Extracted information: Begin

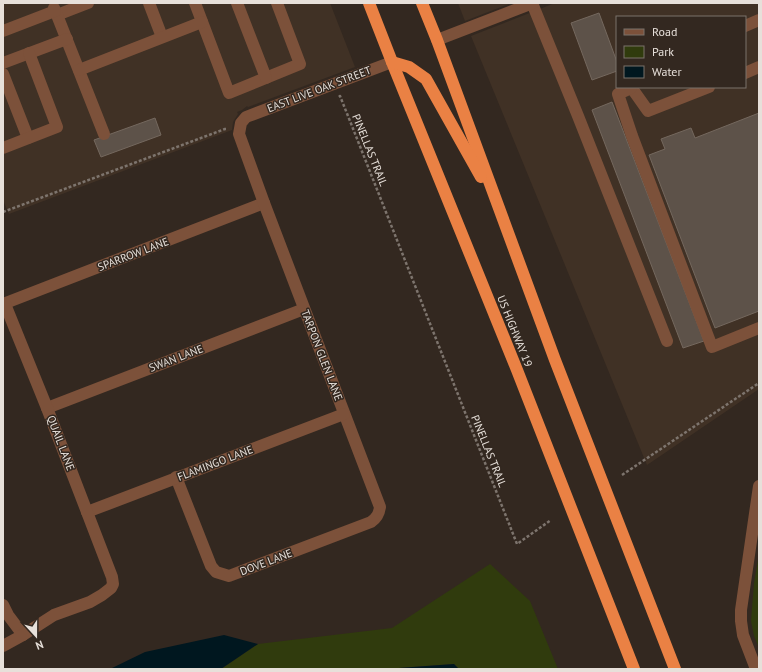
<svg xmlns="http://www.w3.org/2000/svg" width="762" height="672" viewBox="0 0 762 672" font-family="'PT Sans',sans-serif">
<style>
.built{fill:#403125;fill-rule:evenodd}
.green{fill:#303b0d}
.water{fill:#00171f}
.building{fill:#5d5249;stroke:#74685e}
.lines{fill:none;stroke-linecap:round;stroke-linejoin:round}
.path{stroke:#7d746d;stroke-width:2.5;stroke-dasharray:3 2;stroke-linecap:butt}
.minor{stroke:#7c513a;stroke-width:12}
.highway{stroke:#ea8144;stroke-width:12}
.labels{text-anchor:middle;dominant-baseline:central;stroke-width:3;stroke-linejoin:round;paint-order:stroke}
.street-label{font-size:11px;fill:#e7e0da;stroke:#332820}
</style>
<rect width="100%" height="100%" fill="#332820"/>
<g class="built">
<polygon points="3,3 330,3 355,67 248,107 247,106 242,110 237,112 238,114 233,122 232,130 9,214 3,200"/>
<polygon points="458,3 511,3 465,21"/>
<path d="M555 3H759V389L647 465 471 36ZM617 17H745V87H617Z"/>
</g>
<g class="green">
<polygon points="759,554 759,648 754,636 751,621 754,583"/>
<polygon points="490,564 530,601 558,669 459,669 454,664 385,669 221,669 258,644 392,628"/>
</g>
<g class="water">
<polygon points="224,635 258,644 221,669 110,669 145,652"/>
<polygon points="454,664 459,669 385,669"/>
</g>
<g class="building">
<polygon points="599,13 617,62 617,71 592,80 571,23"/>
<polygon points="612,102 704,341 683,348 592,110"/>
<polygon points="759,113 759,311 715,328 649,155 665,149 661,139 691,128 695,138"/>
<polygon points="155,118 161,135 101,157 94,140"/>
</g>
<g class="lines">
<g class="path">
<polyline points="339,97 340,96 350,121 517,544 551,520"/>
<polyline points="3,212 225,129 227,129"/>
<polyline points="622,475 759,383"/>
</g>
<g class="minor">
<polyline points="149,3 162,37"/>
<polyline points="195,3 229,93 300,64 277,3"/>
<polyline points="237,3 266,78"/>
<polyline points="532,3 578,116 667,341"/>
<polyline points="54,8 57,15 88,3"/>
<polyline points="57,15 104,134"/>
<polyline points="745,26 759,20"/>
<polyline points="3,31 55,11"/>
<polyline points="437,40 533,3"/>
<polyline points="3,63 67,39"/>
<polyline points="79,70 202,22"/>
<polyline points="745,73 759,67"/>
<polyline points="3,74 28,138"/>
<polyline points="631,87 648,111 709,87"/>
<polyline points="631,88 618,94 632,136 712,347 759,328"/>
<polyline points="3,148 57,127 29,53"/>
<polyline points="3,304 264,203"/>
<polyline points="47,408 304,309"/>
<path d="M176 477 211 566 216 572 229 576 371 522C377 518 379 514 380 507L264 203 239 134 241 123 246 117 392 62"/>
<polyline points="87,512 344,414"/>
<polyline points="3,605 8,615 23,635"/>
<polyline points="3,646 23,635 54,615 90,602 102,595 111,588 113,584 112,577 47,408 5,304"/>
<polyline points="756,669 743,635 741,621 741,610 759,486"/>
</g>
<g class="highway">
<polyline points="369,3 392,62 517,370 634,669"/>
<polyline points="422,3 437,40 555,360 675,669"/>
<polyline points="392,62 409,67 426,79 481,177"/>
</g>
</g>
<g class="labels">
<g class="street-label">
<text transform="translate(319 89) rotate(-21)">EAST LIVE OAK STREET</text>
<text transform="translate(370 150) rotate(68)">PINELLAS TRAIL</text>
<text transform="translate(133 254) rotate(-21)">SPARROW LANE</text>
<text transform="translate(515 331) rotate(68)">US HIGHWAY 19</text>
<text transform="translate(322 355) rotate(69)">TARPON GLEN LANE</text>
<text transform="translate(176 358) rotate(-21)">SWAN LANE</text>
<text transform="translate(61 443) rotate(69)">QUAIL LANE</text>
<text transform="translate(489 451) rotate(68)">PINELLAS TRAIL</text>
<text transform="translate(215 463) rotate(-21)">FLAMINGO LANE</text>
<text transform="translate(266 562) rotate(-21)">DOVE LANE</text>
</g>
</g>
<rect width="762" height="672" fill="none" stroke="#e7e0da" stroke-width="8"/>
<rect x="616" y="16" width="130" height="72" fill="#332820" stroke="#7b726a"/>
<rect x="624" y="29" width="20" height="6" fill="#7c513a" stroke="#7b726a"/>
<text x="652" y="36" font-size="12" fill="#e7e0da">Road</text>
<rect x="624" y="46" width="20" height="12" fill="#303b0d" stroke="#7b726a"/>
<text x="652" y="56" font-size="12" fill="#e7e0da">Park</text>
<rect x="624" y="66" width="20" height="12" fill="#00171f" stroke="#7b726a"/>
<text x="652" y="76" font-size="12" fill="#e7e0da">Water</text>
<g transform="translate(36 636) rotate(159)" stroke="#332820" stroke-width="3" paint-order="stroke">
<path d="M0-3L7 15L0 10L-7 15Z" fill="#e7e0da"/>
<text y="-6" font-size="11" font-weight="bold" text-anchor="middle" fill="#e7e0da">N</text>
</g>
</svg>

Extracted information: End

Isolate the lines above that contain the word "building" and copy them.

.building{fill:#5d5249;stroke:#74685e}
<g class="building">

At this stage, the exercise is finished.